The costly and time-consuming requirements will be burdensome for many small manufacturers.
Wells Fargo Securities weighed in on FDA’s Thursday, May 5, announcement on the final ruling on electronic cigarettes and vapor regulation, which provides a framework for the FDA to regulate previously “undeemed” tobacco products, including e-cigs/vapor products and cigars in the U.S., and is effective in 90 days.
Wells Fargo noted the following points about the regulations:
(1) Costly and Time Consuming Requirements – Newly deemed products are subject to a number of requirements as expected including; submission of ingredients, manufacturing standards, etc. In general, these requirements would be costly and burdensome for many of the smaller manufacturers;
(2) Innovation Could be Stifled – Most new products will require a pre-market tobacco application (PMTA), which could take an average of 1,500 hours to complete, which is clearly a burden to the industry and could realistically slow down or stifle innovation.
Wells Fargo further noted that the grandfather date remains Feb. 15, 2007, with three available “pathways” for products that were brought to the market after this date (i.e., virtually all e-cigs/vapor products). “This again would be costly and burdensome for the entire industry and prove more challenging for the smaller manufacturers since they don’t have the same financial and regulatory resources of big tobacco. The only viable option currently to change the grandfather date is with federal legislation, i.e. the Cole Bill,” said Bonnie Herzog, senior analyst with Wells Fargo.

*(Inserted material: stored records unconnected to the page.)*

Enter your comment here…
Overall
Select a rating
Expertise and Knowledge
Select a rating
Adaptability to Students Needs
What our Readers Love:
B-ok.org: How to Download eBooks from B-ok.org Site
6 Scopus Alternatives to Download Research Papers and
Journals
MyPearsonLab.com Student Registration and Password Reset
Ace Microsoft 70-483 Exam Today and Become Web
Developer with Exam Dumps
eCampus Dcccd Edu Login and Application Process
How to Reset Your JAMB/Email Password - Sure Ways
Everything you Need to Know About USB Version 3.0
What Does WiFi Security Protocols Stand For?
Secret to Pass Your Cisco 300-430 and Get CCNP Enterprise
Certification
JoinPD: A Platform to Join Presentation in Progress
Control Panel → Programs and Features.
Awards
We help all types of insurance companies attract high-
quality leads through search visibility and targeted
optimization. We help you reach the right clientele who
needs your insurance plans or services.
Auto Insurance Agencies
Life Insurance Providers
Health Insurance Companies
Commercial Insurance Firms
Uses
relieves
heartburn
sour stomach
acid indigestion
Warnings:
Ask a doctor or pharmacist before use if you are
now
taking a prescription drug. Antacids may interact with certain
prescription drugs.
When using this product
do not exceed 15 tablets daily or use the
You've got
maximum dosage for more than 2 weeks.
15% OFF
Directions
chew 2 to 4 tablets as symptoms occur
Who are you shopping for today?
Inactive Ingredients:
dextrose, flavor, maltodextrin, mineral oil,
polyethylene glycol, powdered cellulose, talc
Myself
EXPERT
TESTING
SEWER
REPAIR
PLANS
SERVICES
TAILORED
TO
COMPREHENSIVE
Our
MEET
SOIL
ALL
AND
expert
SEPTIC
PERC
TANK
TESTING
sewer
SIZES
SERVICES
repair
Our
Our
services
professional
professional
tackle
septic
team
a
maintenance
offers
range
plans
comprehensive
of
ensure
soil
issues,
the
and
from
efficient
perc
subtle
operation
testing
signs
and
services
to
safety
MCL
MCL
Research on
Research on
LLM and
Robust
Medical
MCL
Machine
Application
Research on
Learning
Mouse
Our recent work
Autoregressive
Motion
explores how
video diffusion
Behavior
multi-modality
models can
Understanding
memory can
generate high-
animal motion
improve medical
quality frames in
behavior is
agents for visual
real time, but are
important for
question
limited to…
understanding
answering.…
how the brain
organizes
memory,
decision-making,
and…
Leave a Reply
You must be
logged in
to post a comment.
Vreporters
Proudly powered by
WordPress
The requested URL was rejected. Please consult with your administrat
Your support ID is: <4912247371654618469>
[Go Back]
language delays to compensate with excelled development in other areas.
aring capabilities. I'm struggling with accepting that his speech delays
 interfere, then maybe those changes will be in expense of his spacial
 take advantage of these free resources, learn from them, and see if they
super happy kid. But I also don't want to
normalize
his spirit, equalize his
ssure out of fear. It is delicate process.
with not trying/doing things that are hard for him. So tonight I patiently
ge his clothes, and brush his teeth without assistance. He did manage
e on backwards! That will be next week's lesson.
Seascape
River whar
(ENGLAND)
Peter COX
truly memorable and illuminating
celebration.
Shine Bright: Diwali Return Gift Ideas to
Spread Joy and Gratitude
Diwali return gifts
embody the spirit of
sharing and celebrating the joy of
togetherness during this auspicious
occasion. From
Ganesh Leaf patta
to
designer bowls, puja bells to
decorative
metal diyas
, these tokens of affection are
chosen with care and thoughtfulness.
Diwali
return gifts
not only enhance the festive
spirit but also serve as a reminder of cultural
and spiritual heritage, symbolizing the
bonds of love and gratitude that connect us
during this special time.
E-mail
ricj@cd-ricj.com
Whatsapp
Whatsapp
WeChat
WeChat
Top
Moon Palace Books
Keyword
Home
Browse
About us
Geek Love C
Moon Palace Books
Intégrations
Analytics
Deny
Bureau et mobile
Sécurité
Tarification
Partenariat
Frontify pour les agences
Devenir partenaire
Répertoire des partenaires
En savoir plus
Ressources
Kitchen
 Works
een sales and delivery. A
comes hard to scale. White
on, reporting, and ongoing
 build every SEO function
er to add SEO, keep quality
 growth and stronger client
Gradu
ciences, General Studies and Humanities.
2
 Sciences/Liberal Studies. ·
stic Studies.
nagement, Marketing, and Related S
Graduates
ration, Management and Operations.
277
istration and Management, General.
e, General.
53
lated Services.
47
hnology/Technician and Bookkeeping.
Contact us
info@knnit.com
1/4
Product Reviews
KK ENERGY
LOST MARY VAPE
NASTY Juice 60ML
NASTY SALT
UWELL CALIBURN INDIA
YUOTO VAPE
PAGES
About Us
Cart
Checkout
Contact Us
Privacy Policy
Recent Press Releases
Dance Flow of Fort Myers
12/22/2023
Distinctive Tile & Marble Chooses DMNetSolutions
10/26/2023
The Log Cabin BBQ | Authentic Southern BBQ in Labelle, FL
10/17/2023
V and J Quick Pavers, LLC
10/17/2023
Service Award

“Bottom line – The final deeming regulations are broad as we anticipated and would be burdensome for small manufacturers to comply with while increasing the barriers to entry and entrenching big tobacco even further. As such, we anticipate litigation from several manufacturers, which could unfortunately prolong the uncertainty plaguing the entire industry. Our main concern is that these final deeming regulations could realistically stifle innovation, which could dramatically slow industry growth by dis-incentivizing consumer conversion from combustible cigs. This would ultimately have a net negative impact on public health, which is clearly in direct opposition to the FDA’s goal,” Herzog said.